> EXCERPT PROVIDED
The database I created is also simple, it has only one column.

CREATE TABLE TestTable(
    RowKey int NOT NULL,
 CONSTRAINT PK_TestTable PRIMARY KEY CLUSTERED 
(
    RowKey ASC
))

The stored procedure accepts a XML parameter with values for inserting:

CREATE PROCEDURE XMLInsert
@pXml Xml
AS
BEGIN
    BEGIN TRANSACTION;
    SET NOCOUNT ON;
    select 
        T.node.value('.', 'INT') as Num
    into #temp
    from @pXml.nodes('/root/element') as T (node)

    insert into TestTable
    (RowKey)    
    (select Num from #temp)

    if @@ERROR <> 0
        ROLLBACK TRANSACTION;
    else
        COMMIT TRANSACTION;

END

EF supports atomic transactions, i.e. if exception is raised during SaveChanges call, the whole transaction is rolled back and none of the rows will be inserted. I presume this doesn't bring a big performance hit, but nevertheless the stored procedure is under the transaction, so is the code using ADO.NET.

Here's the complete code for testing them:

        private void test_Click(object sender, RoutedEventArgs e)
        {
            Task.Run(() => TestBulkInsert(1))
               .ContinueWith(t => TestBulkInsert(10))
               .ContinueWith(t => TestBulkInsert(100))
               .ContinueWith(t => TestBulkInsert(1000))
               .ContinueWith(t => TestBulkInsert(10000));
        }

        private void TestBulkInsert(int rows)
        {
            List<TestTable> addRangeRows = GetAddRangeRows(rows);

            List<TestTable> forLoopRows = GetForLoopRows(rows);

            XElement xml = GetXml(rows);

            DataTable table = GetDataTable(rows);

            Stopwatch sw = new Stopwatch();
            using (var context = new TestInsertEntities())

> RECORDED INFORMATION
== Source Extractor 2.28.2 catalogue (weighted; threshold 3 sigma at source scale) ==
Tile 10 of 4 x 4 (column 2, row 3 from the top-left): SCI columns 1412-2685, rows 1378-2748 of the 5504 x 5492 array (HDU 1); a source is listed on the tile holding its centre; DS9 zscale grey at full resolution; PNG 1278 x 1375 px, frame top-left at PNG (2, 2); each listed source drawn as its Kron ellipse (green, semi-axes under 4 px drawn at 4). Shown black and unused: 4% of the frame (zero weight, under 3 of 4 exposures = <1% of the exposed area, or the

> DESCRIPTION OF THE TASK
Can you reproduce, word for word, the part of the bulk-insert excerpt from "(select Num from" up to and including "sender, RoutedEventArgs e)"?

> THE REPLY
(select Num from #temp)

    if @@ERROR <> 0
        ROLLBACK TRANSACTION;
    else
        COMMIT TRANSACTION;

END

EF supports atomic transactions, i.e. if exception is raised during SaveChanges call, the whole transaction is rolled back and none of the rows will be inserted. I presume this doesn't bring a big performance hit, but nevertheless the stored procedure is under the transaction, so is the code using ADO.NET.

Here's the complete code for testing them:

        private void test_Click(object sender, RoutedEventArgs e)